• ENTRIES PROVIDED
********************
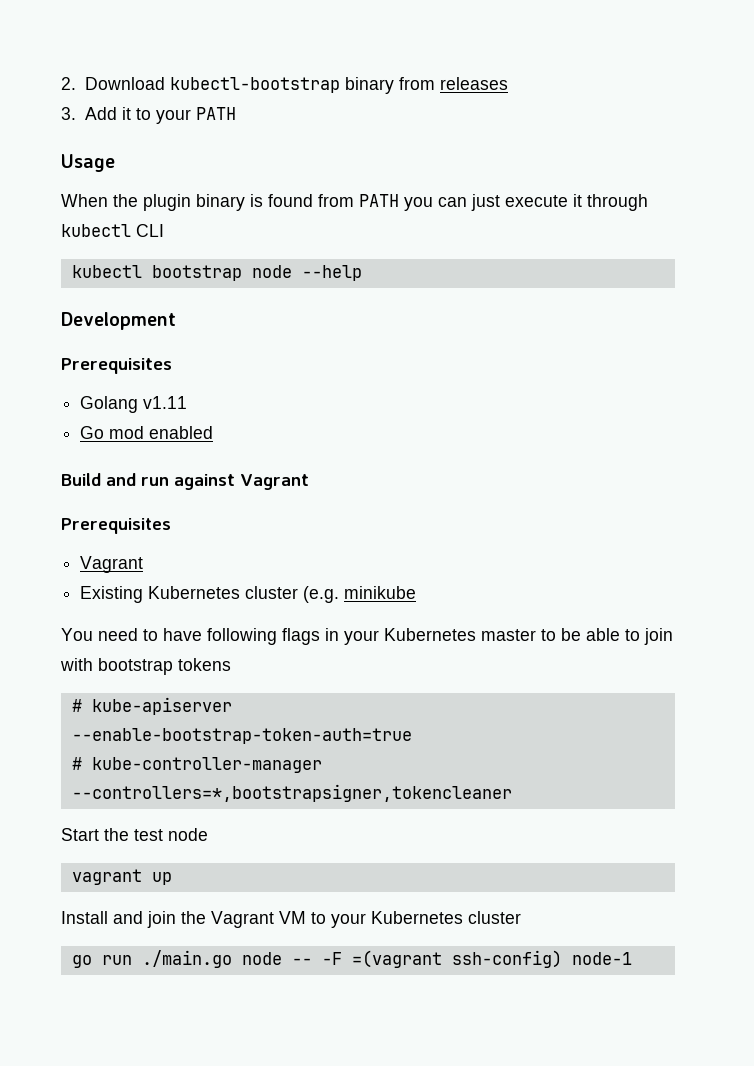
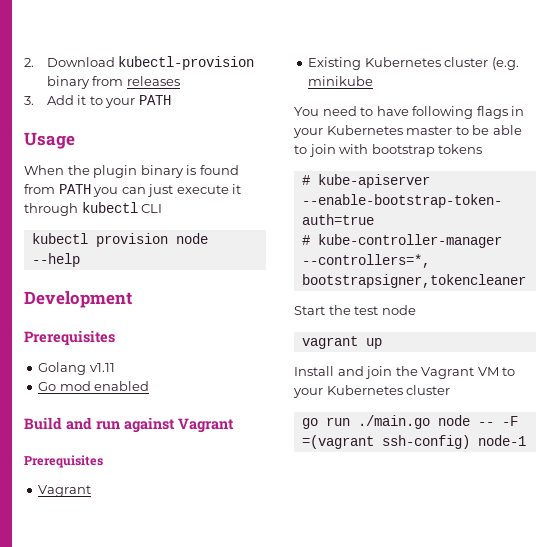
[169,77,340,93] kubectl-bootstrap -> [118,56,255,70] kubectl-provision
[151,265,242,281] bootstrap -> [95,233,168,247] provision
********************
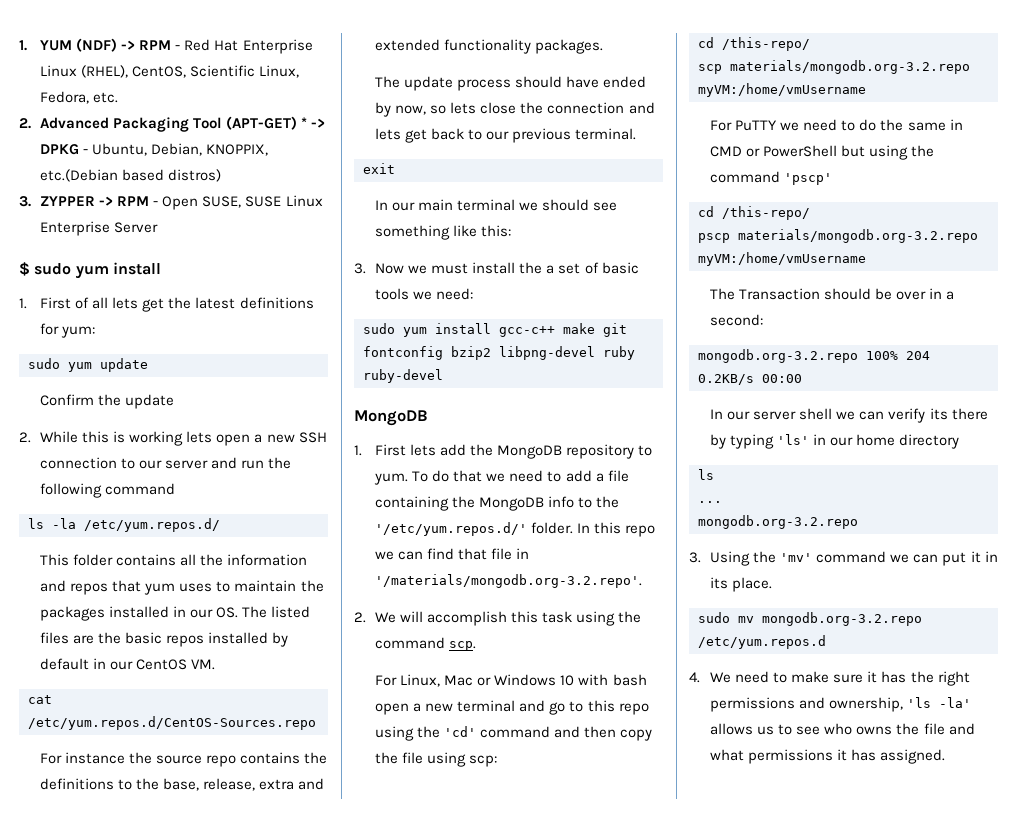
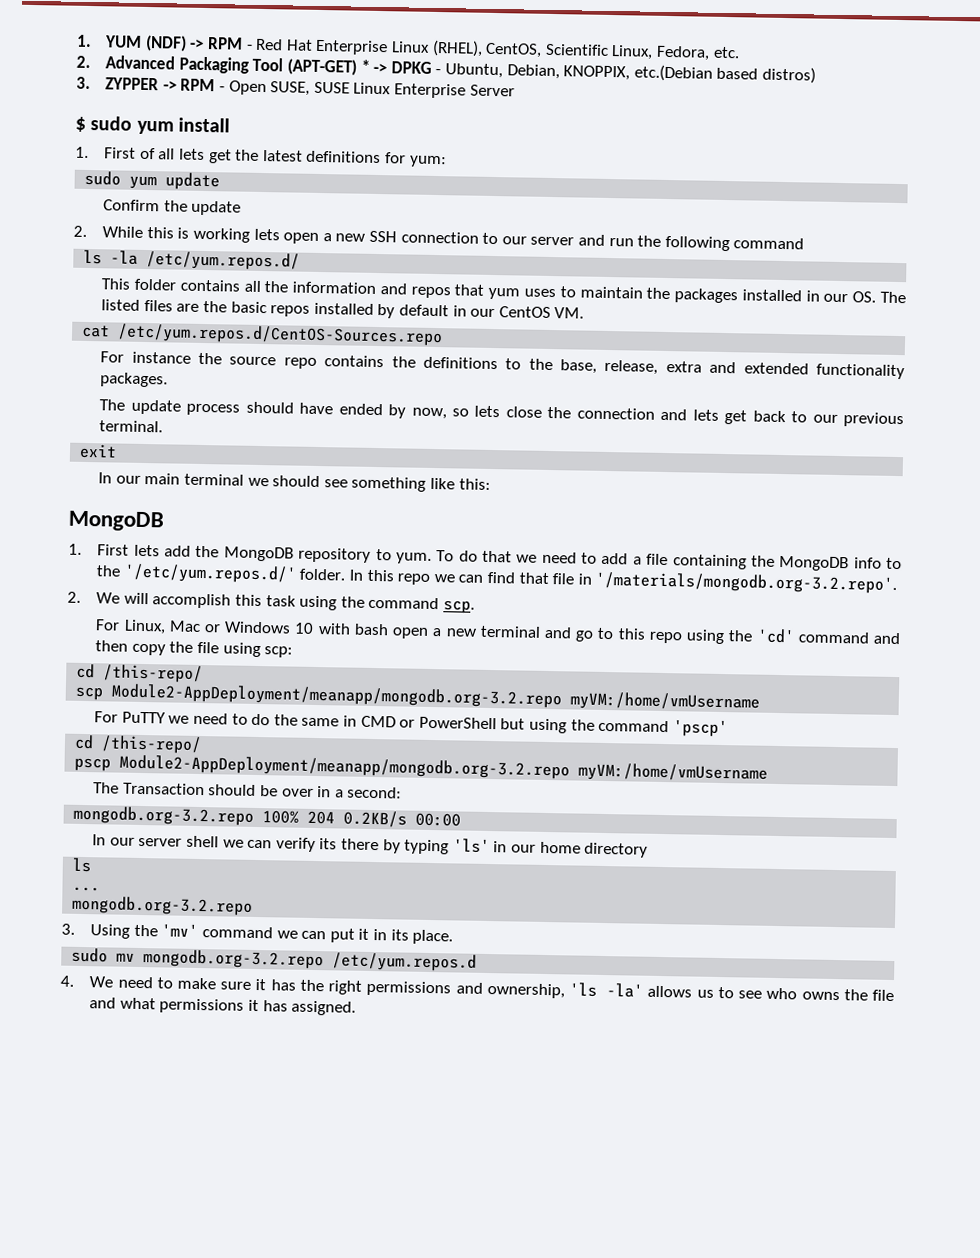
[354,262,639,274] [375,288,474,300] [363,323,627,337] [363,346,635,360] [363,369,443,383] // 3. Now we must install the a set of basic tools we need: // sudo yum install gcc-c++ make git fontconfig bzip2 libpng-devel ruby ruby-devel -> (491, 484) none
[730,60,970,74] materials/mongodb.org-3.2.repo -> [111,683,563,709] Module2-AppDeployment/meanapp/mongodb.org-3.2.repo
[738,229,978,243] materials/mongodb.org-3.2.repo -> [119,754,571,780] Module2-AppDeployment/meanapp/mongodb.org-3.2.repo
********************
• TASK GOAL
Could you restate word for word the lines above from the one containing "[169,77,340,93] kubectl-bootstrap ->" through the one containing "[151,265,242,281] bootstrap ->", both included, and nothing else?

• WORKED SOLUTION
[169,77,340,93] kubectl-bootstrap -> [118,56,255,70] kubectl-provision
[151,265,242,281] bootstrap -> [95,233,168,247] provision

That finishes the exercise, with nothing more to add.